* AIM OF THE TASK: Please set down each record exactly as it appears, but leave out any pictures.

* RECORDS FOR THE EXERCISE:
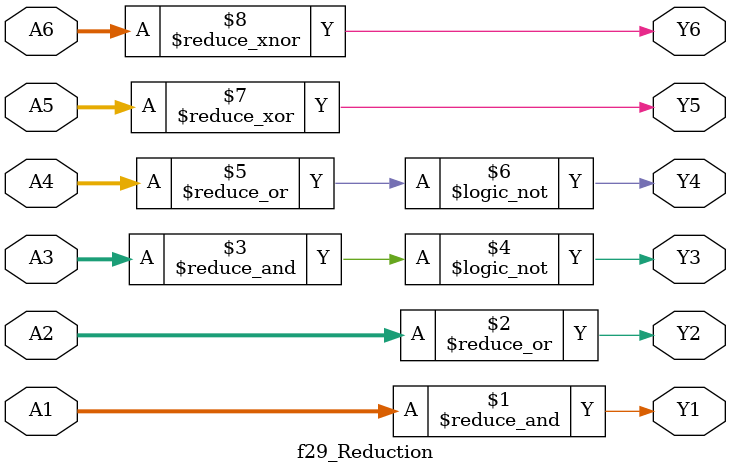
<source format=v>
module f29_Reduction (A1, A2, A3, A4, A5, A6, Y1, Y2, Y3, Y4, Y5, Y6);
input [1:0] A1; 
input [1:0] A2; 
input [1:0] A3; 
input [1:0] A4; 
input [1:0] A5; 
input [1:0] A6; 
output Y1, Y2, Y3, Y4, Y5, Y6; 
assign Y1=&A1; 
assign Y2=|A2; 
assign Y3=~&A3; 
assign Y4=~|A4; 
assign Y5=^A5; 
assign Y6=~^A6; 
endmodule
</source>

* REPLY:
<source format=v>
module f29_Reduction (A1, A2, A3, A4, A5, A6, Y1, Y2, Y3, Y4, Y5, Y6);
input [1:0] A1; 
input [1:0] A2; 
input [1:0] A3; 
input [1:0] A4; 
input [1:0] A5; 
input [1:0] A6; 
output Y1, Y2, Y3, Y4, Y5, Y6; 
assign Y1=&A1; 
assign Y2=|A2; 
assign Y3=~&A3; 
assign Y4=~|A4; 
assign Y5=^A5; 
assign Y6=~^A6; 
endmodule
</source>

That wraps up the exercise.